0

I'm trying to write a BeautifulSoup object to a file. Note that I append something to the soup object. The thing is div containing HTML/JavaScript from Plotly's to_html() function, which gives me a chart in HTML form. I narrowed down the problem to the following code:

from bs4 import BeautifulSoup

file_writer = open("path/to/file", "w")
html_outline = """<html>
                      <head></head>
                          <body>
                              <p>Hello World!</p>
                              <div></div>
                          </body>
                      </html>"""
soup = BeautifulSoup(html_outline, "html.parser")
soup.div.append({plotly HTML/JavaScript})
file_writer.write(soup)
file_writer.close()

Inside the write function, I've tried various functions for the soup object to convert it to a string, like str(soup), soup.prettify(), and more that I'm forgetting, and those indeed successfully write to the file, but the angled brackets ("<>") from the Plotly HTML I insert become HTML entities (I believe that's what they're called), so a

<div>

becomes:

&lt;div&gt;

inside the file I write to. I will note here that only the angled brackets for the HTML I appended into the soup object turn into HTML entities, the html, head, and body tags are all proper angled brackets.
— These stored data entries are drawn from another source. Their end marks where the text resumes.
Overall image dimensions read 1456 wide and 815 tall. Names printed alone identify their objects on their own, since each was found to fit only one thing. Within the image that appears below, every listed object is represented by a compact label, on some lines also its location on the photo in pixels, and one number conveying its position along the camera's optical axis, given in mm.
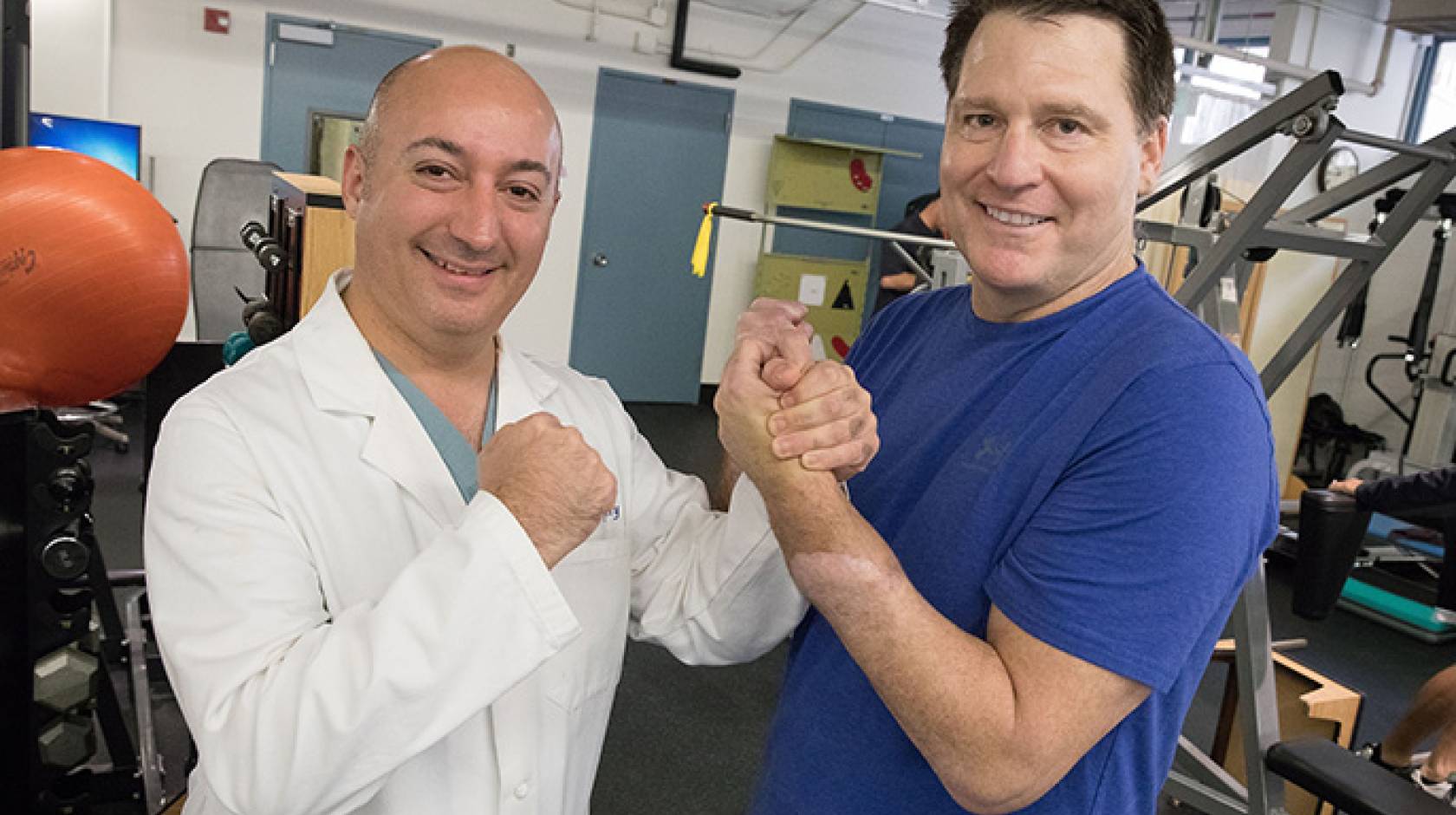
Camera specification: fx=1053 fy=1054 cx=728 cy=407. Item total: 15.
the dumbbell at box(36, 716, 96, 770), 2141
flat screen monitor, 4902
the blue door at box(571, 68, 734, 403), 6984
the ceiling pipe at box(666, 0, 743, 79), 6867
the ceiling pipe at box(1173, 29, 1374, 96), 6227
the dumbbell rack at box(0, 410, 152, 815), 2070
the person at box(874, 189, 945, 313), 5379
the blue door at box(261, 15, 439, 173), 5945
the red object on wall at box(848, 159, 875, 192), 7438
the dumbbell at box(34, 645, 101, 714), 2117
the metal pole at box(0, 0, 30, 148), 2344
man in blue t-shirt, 932
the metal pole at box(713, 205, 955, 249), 3053
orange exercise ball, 1972
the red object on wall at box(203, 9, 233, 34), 5738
My question is, how can I convert the soup object directly into a string that has proper angled brackets and no HTML entities?

I guess I can maybe write a function that parses the file for those HTML entities and replaces them with proper angled brackets, but I'm hoping there's a better solution before I do that. I tried searching this problem up multiple times but nothing came up for it.

I asked this question previously but it was marked as a duplicate, but the duplicate question linked didn't help because that was for adding empty tags. I'm appending a whole existing div with JavaScript and other content to my soup object here.

Thanks in advance!

sping
  • 35
  • 9

1 Answers1

1

I found out that I was able to use bs4's .prettify() function, but I had to change the formatter to None. So my line of code that writes the HTML to the file becomes:

file_writer.write(soup.prettify(formatter=None))

This isn't best practice because according to bs4's docs, it said that this may generate invalid HTML/XML. I know the docs say that it should convert HTML entities to Unicode characters by default, so I'm not sure why that didn't work for me. While I'm not in urgent need of a solution anymore, I posted this because I thought that someone may find it useful in the future. Hopefully someone can give a better solution, though!

sping
  • 35
  • 9